Le déficit commercial de la France a atteint 6,9 milliards d’euros en mars 2026, marquant une augmentation de 1,4 milliard par rapport au mois précédent, selon les chiffres fournis par les douanes.
Ce déficit commercial est principalement lié à la hausse des prix énergétiques, résultant notamment des tensions géopolitiques au Moyen-Orient. Les importations de biens ont atteint 59,3 milliards d’euros en mars, en hausse de 1,8 milliard d’euros par rapport au mois précédent. Cette augmentation est en grande partie expliquée par la hausse des approvisionnements en produits énergétiques, qui ont connu une hausse de 1,6 milliard d’euros.

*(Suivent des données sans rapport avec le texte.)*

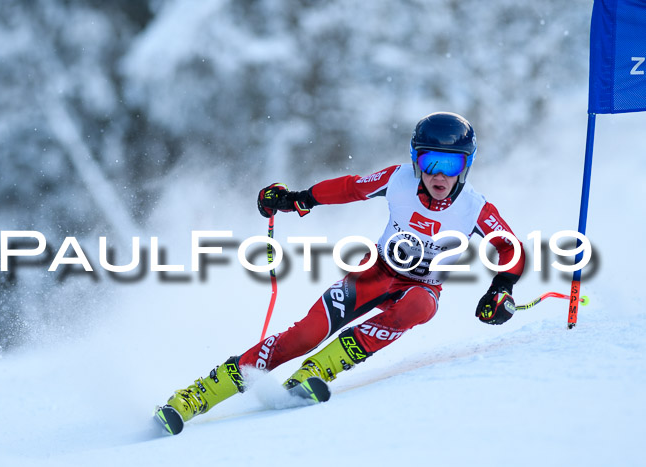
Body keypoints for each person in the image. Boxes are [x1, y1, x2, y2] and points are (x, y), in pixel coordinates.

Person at [155, 112, 526, 434]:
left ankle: (317, 371)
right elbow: (350, 188)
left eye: (452, 165)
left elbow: (511, 248)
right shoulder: (397, 181)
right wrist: (298, 199)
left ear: (467, 166)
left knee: (420, 307)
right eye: (431, 162)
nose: (439, 176)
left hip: (423, 286)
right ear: (415, 160)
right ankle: (195, 396)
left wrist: (501, 287)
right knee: (304, 335)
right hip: (376, 272)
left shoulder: (474, 207)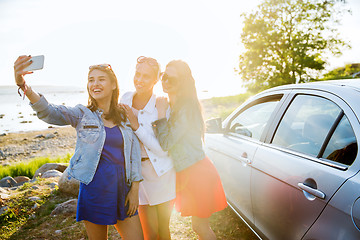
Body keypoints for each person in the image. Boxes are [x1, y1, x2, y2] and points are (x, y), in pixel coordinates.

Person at [13, 55, 144, 240]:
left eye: (101, 79)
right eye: (91, 80)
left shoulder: (124, 116)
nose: (94, 84)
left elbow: (134, 153)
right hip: (95, 187)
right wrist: (24, 86)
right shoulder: (83, 114)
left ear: (114, 85)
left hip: (123, 187)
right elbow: (50, 112)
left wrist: (135, 188)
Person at [152, 60, 227, 240]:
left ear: (183, 82)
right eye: (164, 76)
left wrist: (161, 115)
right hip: (190, 171)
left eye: (172, 79)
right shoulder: (176, 105)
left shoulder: (185, 108)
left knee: (201, 227)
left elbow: (166, 142)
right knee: (198, 227)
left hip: (197, 172)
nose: (166, 81)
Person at [120, 56, 176, 240]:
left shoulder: (161, 105)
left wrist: (136, 126)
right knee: (149, 233)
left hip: (162, 174)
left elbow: (163, 149)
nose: (139, 80)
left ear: (156, 80)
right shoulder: (125, 98)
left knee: (163, 231)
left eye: (146, 76)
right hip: (138, 176)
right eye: (137, 74)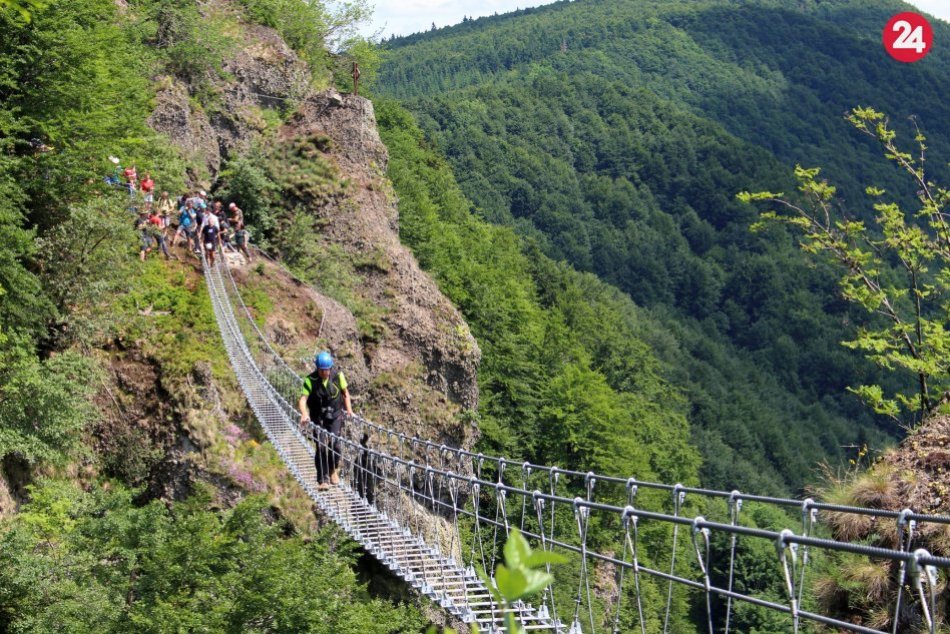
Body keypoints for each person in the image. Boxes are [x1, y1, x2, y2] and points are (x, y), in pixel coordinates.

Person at [298, 351, 353, 490]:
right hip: (318, 417)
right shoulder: (310, 380)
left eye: (327, 369)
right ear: (317, 368)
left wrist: (349, 410)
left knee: (335, 445)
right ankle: (323, 480)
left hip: (335, 415)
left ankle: (333, 469)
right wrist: (304, 414)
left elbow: (345, 394)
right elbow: (303, 399)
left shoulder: (338, 376)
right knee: (321, 446)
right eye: (322, 370)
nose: (324, 372)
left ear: (330, 368)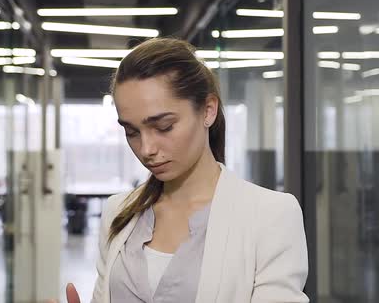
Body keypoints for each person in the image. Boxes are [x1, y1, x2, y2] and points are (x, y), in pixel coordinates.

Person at [65, 38, 308, 303]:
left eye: (164, 126)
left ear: (208, 110)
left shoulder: (269, 216)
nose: (146, 148)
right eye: (131, 132)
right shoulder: (118, 213)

L’impact de la guerre en Ukraine se fait sentir dans cette dynamique, avec une forte hausse des importations de pétrole brut, notamment en provenance du Kazakhstan, qui est devenu le troisième fournisseur de pétrole brut de la France, derrière les États-Unis et le Nigéria. En 2025, la France a importé 5,57 millions de tonnes de pétrole kazakh, en hausse de 5,8 % par rapport à l’année précédente. Ce changement s’inscrit dans une réorganisation des approvisionnements énergétiques européens, suite à l’embargo sur le pétrole russe.
Bien que les exportations aient légèrement progressé, le déficit commercial se creuse
En revanche, les exportations ont progressé de manière plus modérée, atteignant 52,5 milliards d’euros en mars, soit une augmentation de 500 millions par rapport au mois de février. Cependant, plusieurs secteurs ont connu une détérioration du solde commercial, notamment celui des matériels de transport, en raison de la baisse des livraisons d’Airbus, qui n’a livré que 114 avions pendant la période.
Au cours du premier trimestre 2026, le solde commercial de la France a enregistré une dégradation de 2,8 milliards d’euros par rapport au quatrième trimestre 2025, atteignant un déficit de 14,1 milliards d’euros. Cette évolution négative est en partie due à la hausse des importations d’énergie. Le solde des transactions courantes, qui inclut la balance des biens, des services et des revenus, s’est établi à -1,2 milliard d’euros en mars, une amélioration par rapport à février (-1,5 milliard d’euros).
Sur une période de 12 mois, de mars 2025 à mars 2026, le déficit commercial cumulée de la France a atteint 62,3 milliards d’euros, soit une dégradation de 1,4 milliard par rapport à la période précédente. Il s’agit de la première dégradation du solde sur 12 mois depuis juillet 2025. Le solde des biens hors énergie a connu une réduction de son déficit, mais la facture énergétique a significativement contribué à l’aggravation de la balance commerciale.
Ainsi, bien que les exportations aient légèrement progressé, le commerce extérieur français a été fortement impacté par l’augmentation des importations énergétiques, notamment du pétrole en provenance du Kazakhstan, et la baisse des exportations aéronautiques.